When I began my placement, I tried to tie it to my personal experience with disability. My mother is in a wheelchair full-time with extensive NDIS funded home support. I was unsure of what to expect when I found out my placement was with Northcott, because I had not worked in a disability setting before. I have thankfully found myself in the position of working in Wagga Wagga in a multidisciplinary team that prioritise the goals of families and the community. Together, we provide safe services to a caseload of customers across a diverse variety of ages and individual needs.

Have there been any standout moments for you while being at Northcott?

One of my first experiences on my placement was to go on outreach to Cootamundra. There I met Mr.
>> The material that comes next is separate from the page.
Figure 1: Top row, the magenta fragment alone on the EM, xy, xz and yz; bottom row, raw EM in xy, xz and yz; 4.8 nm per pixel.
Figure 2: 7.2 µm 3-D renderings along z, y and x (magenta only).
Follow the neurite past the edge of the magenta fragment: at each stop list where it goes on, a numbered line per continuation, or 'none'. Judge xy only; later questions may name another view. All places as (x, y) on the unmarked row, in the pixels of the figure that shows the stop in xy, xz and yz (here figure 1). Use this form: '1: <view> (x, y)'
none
K, an amazing, bright, happy man with cerebral palsy. My clinical educator was working with Mr. K’s Occupational Therapist, support workers and an equipment representative to provide him with switches on his wheelchair. These switches allowed him to express himself along with his gestures, vocalisations and facial expressions. Mr. K’s limitations reminded me of my mother – her resilience and positive attitude and the significant difference her [paid] support makes in her life.

What key learnings have you gained from this placement?

A strength I have developed from having a family member with disability and being on placement with Northcott is the ability to see past a person’s disability to who they are and what makes them a unique and valued member of their community.


What is the next step in your speech pathology career?

When I finish my studies, I look forward to providing individualised and safe therapy in the Middle East. I intend to continue on practicing the values Northcott embody of bravery, innovation and respect.